Dirigeant de la société d’ingénierie industrielle, CSimu à Montbéliard, Suleyman Candan a repris la chaudronnerie et tuyauterie Alsace CST en début d’année. La complémentarité, conception d’un côté, fabrication et installation de l’autre, motive l’acquisition de cette PME du Haut-Rhin, spécialiste du travail de l’inox et de l’acier.

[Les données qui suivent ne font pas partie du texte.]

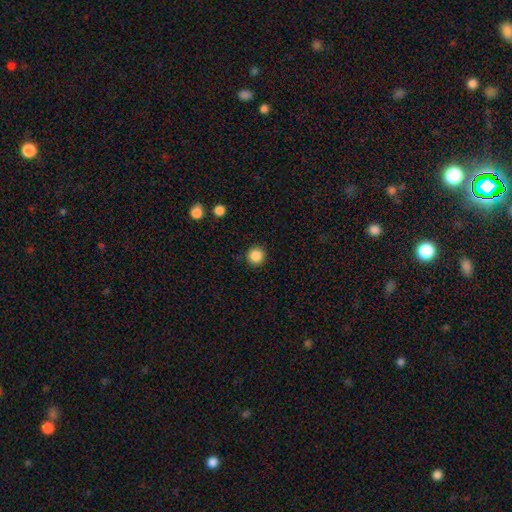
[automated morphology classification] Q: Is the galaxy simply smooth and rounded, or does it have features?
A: smooth — 86%.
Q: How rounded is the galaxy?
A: round — 95%.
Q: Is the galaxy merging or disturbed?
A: none — 91%.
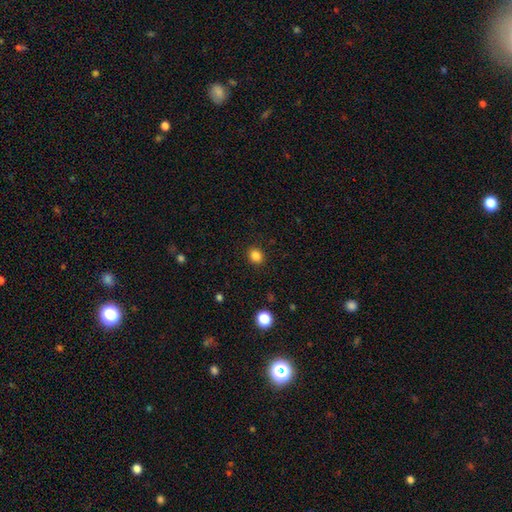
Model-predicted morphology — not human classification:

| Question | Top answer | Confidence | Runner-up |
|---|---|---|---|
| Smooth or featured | smooth | 84% | star or artifact (12%) |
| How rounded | round | 77% | in between (22%) |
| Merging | none | 91% | minor disturbance (6%) |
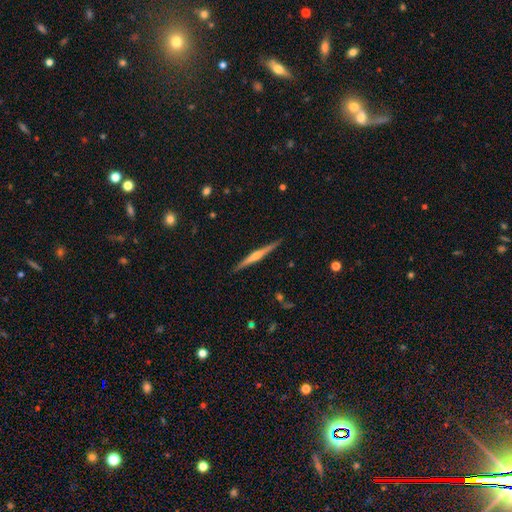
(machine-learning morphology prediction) This appears to be a featured or disk galaxy (75%) viewed edge-on (98%) with a rounded central bulge (76%). Merging: none (91%).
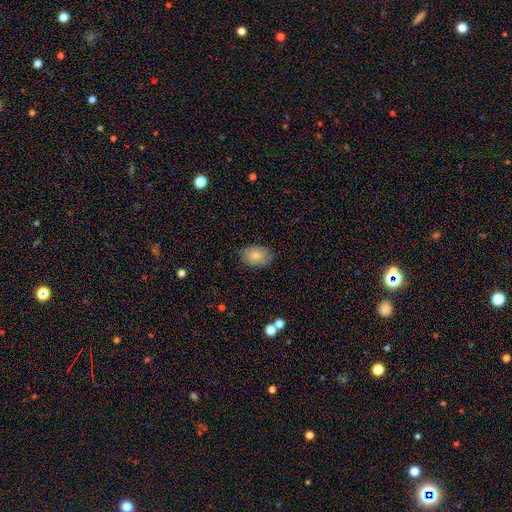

Alsace CST a changé de propriétaire. Au début de cette année, la PME de chaudronnerie et tuyauterie de Dannemarie (Haut-Rhin) a été reprise par Suleyman Candan à ses dirigeants, fondateurs en 2012. Ingénieur quadra, le nouveau président est arrivé avec dans ses bagages six années d’entrepreneuriat à la tête d’un bureau d’études pour l’industrie (automobile, énergie, métallerie) : CSimu à Montbéliard (Doubs).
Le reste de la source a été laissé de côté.